A decisão do Supremo

Lembro-me perfeitamente, quando Deputado Federal, nos idos de 1968, o Congresso Nacional aprovou a chamada “lei de isonomia”, estabelecendo a equivalência entre os vencimentos dos funcionários civis e militares.

Essa Lei encontrou forte resistência por parte das Forças Armadas, cujos porta-vozes sustentavam enfaticamente que se tratava de duas carreiras completamente distintas: que o militar arrisca a vida, lida com armas, zela pela segurança nacional dia e noite, sujeita-se a plantões e convocações repentinas, e, além disso, sofre violentas pressões psicológicas sob o regime de subordinação hierárquica, que faz parte da vida castrense.

A aprovação dessa Lei foi uma das principais causas do Ato Institucional nº 5, que culminou com a decretação imediata do fechamento Congresso Nacional, e revogação pura e simples da Lei da Isonomia.

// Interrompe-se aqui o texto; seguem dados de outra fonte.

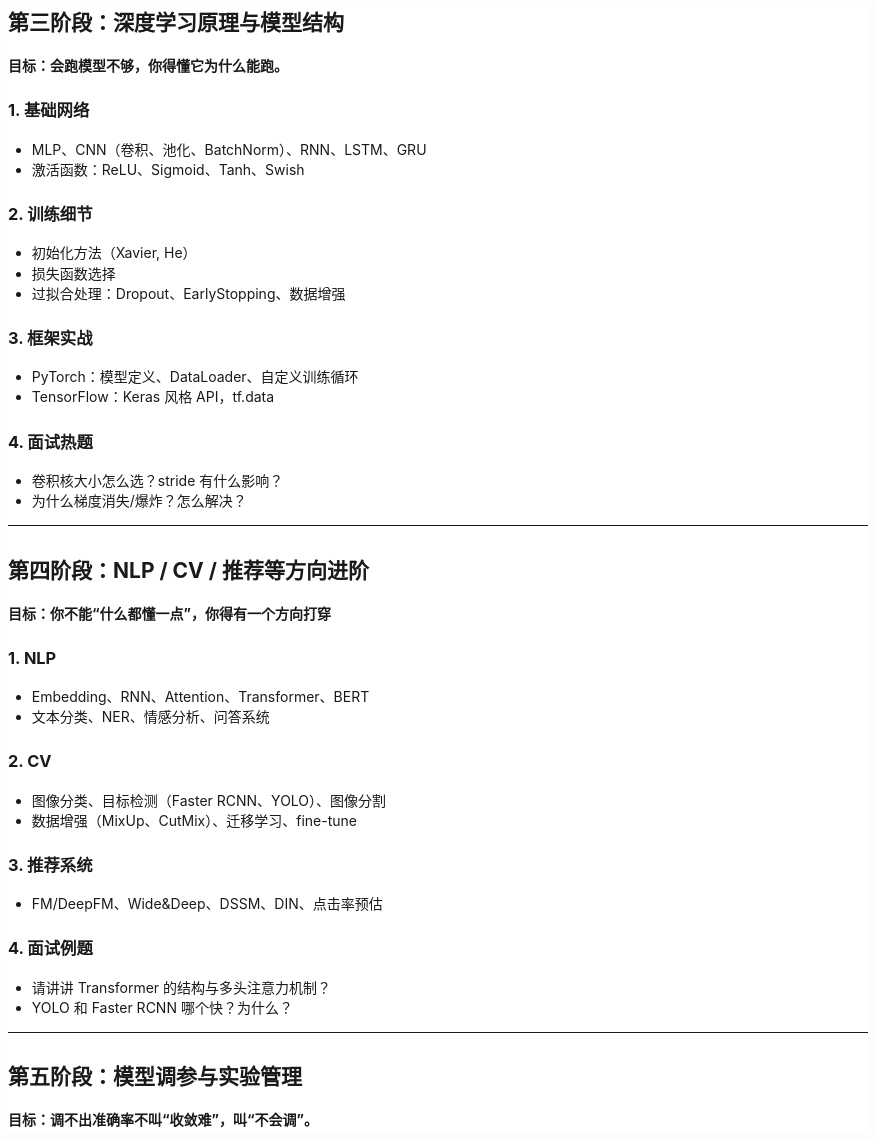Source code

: 
## 第三阶段：深度学习原理与模型结构

**目标：会跑模型不够，你得懂它为什么能跑。**

### 1. 基础网络
- MLP、CNN（卷积、池化、BatchNorm）、RNN、LSTM、GRU
- 激活函数：ReLU、Sigmoid、Tanh、Swish

### 2. 训练细节
- 初始化方法（Xavier, He）
- 损失函数选择
- 过拟合处理：Dropout、EarlyStopping、数据增强

### 3. 框架实战
- PyTorch：模型定义、DataLoader、自定义训练循环
- TensorFlow：Keras 风格 API，tf.data

### 4. 面试热题
- 卷积核大小怎么选？stride 有什么影响？
- 为什么梯度消失/爆炸？怎么解决？

---

## 第四阶段：NLP / CV / 推荐等方向进阶

**目标：你不能“什么都懂一点”，你得有一个方向打穿**

### 1. NLP
- Embedding、RNN、Attention、Transformer、BERT
- 文本分类、NER、情感分析、问答系统

### 2. CV
- 图像分类、目标检测（Faster RCNN、YOLO）、图像分割
- 数据增强（MixUp、CutMix）、迁移学习、fine-tune

### 3. 推荐系统
- FM/DeepFM、Wide&Deep、DSSM、DIN、点击率预估

### 4. 面试例题
- 请讲讲 Transformer 的结构与多头注意力机制？
- YOLO 和 Faster RCNN 哪个快？为什么？

---

## 第五阶段：模型调参与实验管理

**目标：调不出准确率不叫“收敛难”，叫“不会调”。**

A partir de então desencadeou-se campanha, a nível nacional, para reexame da matéria. As maiores lideranças da oposição verberavam contra a desigualdade restabelecida, e acenavam para a grande classe do funcionalismo civil, e para o povo, com a idéia de democracia ampla, geral, irrestrita, em que se evitariam medidas dessa natureza, que conflitavam com o ideal de justiça e os próprios sentimentos nacionais.

Foi aí que, quando da elaboração da Constituição de 1988, o combativo Deputado Ulisses Guimarães, apoiado por Tancredo Neves, pela OAB, CNBB e tantas outras instituições defensoras incansáveis dos ideais democráticos, obteve do Congresso Nacional a aprovação de dispositivo constitucional nos seguintes termos: “a revisão geral da remuneração dos servidores públicos, sem distinção de índices entre servidores públicos civis e militares, far-se-á sempre na mesma data” (CF, art. 37, X).

Eis que, por incrível que pareça, o Governo, entregue às mãos de democratas autênticos, batalhadores intimoratos e intemeratos, da causa da democracia e da isonomia, concede, sem mais nem menos, aumento aos militares, deixando de lado os civis. Não houve sequer um arremedo de justificativa – como, por exemplo, que as mercadorias adquiridas pelos civis seriam mais baratas, ou os civis tivessem menos necessidades, etc.

Ora, os civis, baseados na chamada “Constituição cidadã”, em vez de partirem para greves e agitações, como na época do regime militar, simplesmente recorreram à Justiça.

É por isso, pela simplicidade e singeleza dos fatos, que ficamos estarrecidos com a reação que se desencadeia em torno da decisão do Supremo Tribunal Federal, reconhecendo os direitos do pequeno número de funcionários que bateram às suas portas.

Surpreendente, revoltante e desmoralizante teria sido o Supremo deixar de acolher tal pretensão. O ato do Governo chocava-se violentamente com o dispositivo constitucional. Era flagrante a distonia. O Supremo, que durante o regime militar concedeu tantos e tão memoráveis habeas corpus (inclusive a Mauro Borges, na época governador de Goiás, que enfrentava fortíssima pressão militar), mostrou-se fiel às suas tradições.

Alega-se, sem-cerimoniosamente, que a decisão põe em risco um plano econômico. Ora, não é a Constituição que deve se adaptar a planos econômicos, mas, sim, o contrário: todo e qualquer plano econômico tem que se ajustar rigorosamente à Constituição.

O decidido pelo Supremo não está de acordo, apenas, com a Constituição e a Lei, mas, sobretudo, com a própria História, com a consciência nacional, pois representa uma conquista democrática da sociedade brasileira, insculpida na Constituição após muita luta, prisões, cassações, e até mortes.